Belo Horizonte, Boa Vista, Curitiba, Florianópolis, Goiânia, Manaus, Palmas, Porto Alegre e Rio Branco são as cidades que hoje operam sob sinais de alerta, risco ou alto risco. O avanço desses quadros graves de infecção exige atenção redobrada dos sistemas de saúde locais. Em outra faixa de monitoramento, 11 capitais — entre elas Rio de Janeiro, Brasília e Salvador — também amargam índices preocupantes de internação por SRAG, contudo sem registrar um crescimento contínuo ao longo das últimas seis semanas.
Por trás dos números, há recortes geracionais nítidos. Nas capitais do Sul e em Belo Horizonte, o vírus atinge com maior força os bebês e crianças de até 4 anos. Já na Região Norte, o padrão muda ligeiramente: em Rio Branco, o crescimento dos diagnósticos se concentra na faixa dos 2 aos 14 anos. O drama da ponta oposta da vida também se faz presente, com idosos enfrentando um aumento expressivo de internações em Belo Horizonte, Florianópolis, Manaus e Rio Branco.
As análises laboratoriais da Fundação Oswaldo Cruz (Fiocruz) mostram que a Influenza B ganhou fôlego em Minas Gerais, Rio de Janeiro, Distrito Federal, Goiás e Santa Catarina. Em contrapartida, estados populosos como São Paulo, Paraná, Ceará, Maranhão e Mato Grosso do Sul começam a esboçar um alívio, com indícios de que o avanço do vírus foi interrompido ou já inicia sua curva de descida.
O mapa dos vírus em circulação
Nas últimas quatro semanas epidemiológicas com confirmação laboratorial, o Vírus Sincicial Respiratório (VSR) consolidou-se como o principal causador das internações, respondendo por 55,9% dos registros. O rinovírus aparece na sequência com 23,3%, seguido pela Influenza A (12,7%), Influenza B (8,4%) e a Covid-19, que se manteve no patamar mais baixo de incidência, com 2,2%. No entanto, quando o desfecho é fatal, o cenário se inverte. A Influenza A lidera os óbitos do período com 33,1% das ocorrências, seguida de perto pelo rinovírus (26,3%), VSR (21,7%), Influenza B (15,4%) e Covid-19 (6,9%).

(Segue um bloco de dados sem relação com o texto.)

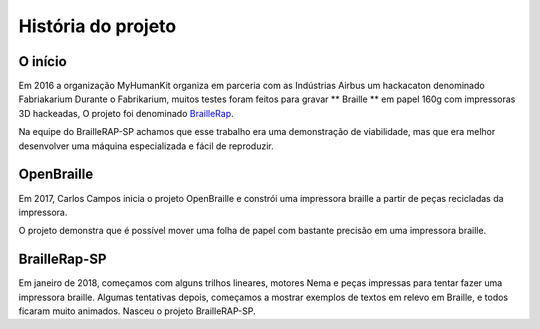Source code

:História do projeto
==================================

O início
---------------

Em 2016 a organização MyHumanKit organiza em parceria com as Indústrias Airbus um hackacaton denominado Fabriakarium
Durante o Fabrikarium, muitos testes foram feitos para gravar ** Braille ** em papel 160g com impressoras 3D hackeadas,
O projeto foi denominado `BrailleRap <https://github.com/arthursw/BrailleRap/blob/master/Documentation/documentation-en.md>`_.

Na equipe do BrailleRAP-SP achamos que esse trabalho era uma demonstração de viabilidade, mas que era melhor desenvolver uma máquina especializada e fácil de reproduzir.

OpenBraille
-----------
Em 2017, Carlos Campos inicia o projeto OpenBraille e constrói uma impressora braille a partir de peças recicladas da impressora.

O projeto demonstra que é possível mover uma folha de papel com bastante precisão em uma impressora braille.

BrailleRap-SP
-------------
Em janeiro de 2018, começamos com alguns trilhos lineares, motores Nema e peças impressas para tentar fazer uma impressora braille. Algumas tentativas depois, começamos a mostrar exemplos de textos em relevo em Braille, e todos ficaram muito animados. Nasceu o projeto BrailleRAP-SP.
 

.. raw:: html

    <div style="position: relative; padding-bottom: 56.25%; height: 0; overflow: hidden; max-width: 100%; height: auto;">
	    <iframe width="560" height="315" src="https://www.youtube.com/embed/IYYWQi-H3YY" frameborder="0" allow="autoplay; encrypted-media" allowfullscreen style="position: absolute; top: 0; left: 0; width: 100%; height: 100%;"> </iframe> 
    </div>


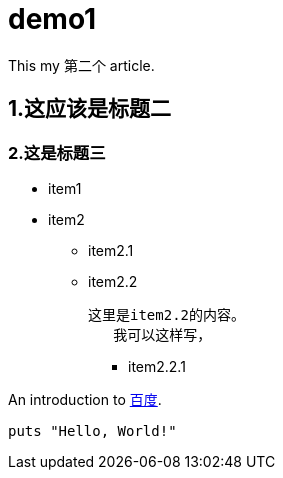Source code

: = demo1

This my 第二个 article.

== 1.这应该是标题二

=== 2.这是标题三

* item1

* item2

** item2.1

** item2.2

	这里是item2.2的内容。
    我可以这样写，
    

*** item2.2.1

An introduction to http://www.baidu.com[百度].

[source,ruby]
puts "Hello, World!"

Desde o início do ano, o Brasil já somou 109.347 notificações de SRAG. O detalhamento do diagnóstico revela que pouco mais da metade — 56.530 casos, ou 51,7% — teve confirmação para algum agente viral. Outros 37.770 testes resultaram negativo, enquanto 8.195 exames seguem na fila de processamento à espera de um laudo laboratorial.
Olhando para o panorama amplo, o país experimenta um refresco na faixa etária que vai dos 2 aos 49 anos, além dos idosos acima de 65 anos, onde os casos estão caindo. A única oscilação de alta discreta aparece entre os adultos de 50 a 64 anos, ao passo que os bebês com menos de 2 anos vivem um momento de estabilização das internações, impulsionadas pelo VSR.
Diante da persistência da circulação viral, a prevenção continua sendo a barreira mais eficaz. A pesquisadora Tatiana Portella, do InfoGripe, adverte que manter a vacina contra a gripe atualizada é crucial para os grupos prioritários, atuando diretamente no bloqueio de casos graves e mortes. A etiqueta respiratória simples — como o uso de máscaras diante de sintomas e o isolamento temporário de idosos e crianças — segue como recomendação essencial para cortar a transmissão comunitária de vírus que ainda ditam o ritmo nos hospitais de parte do país.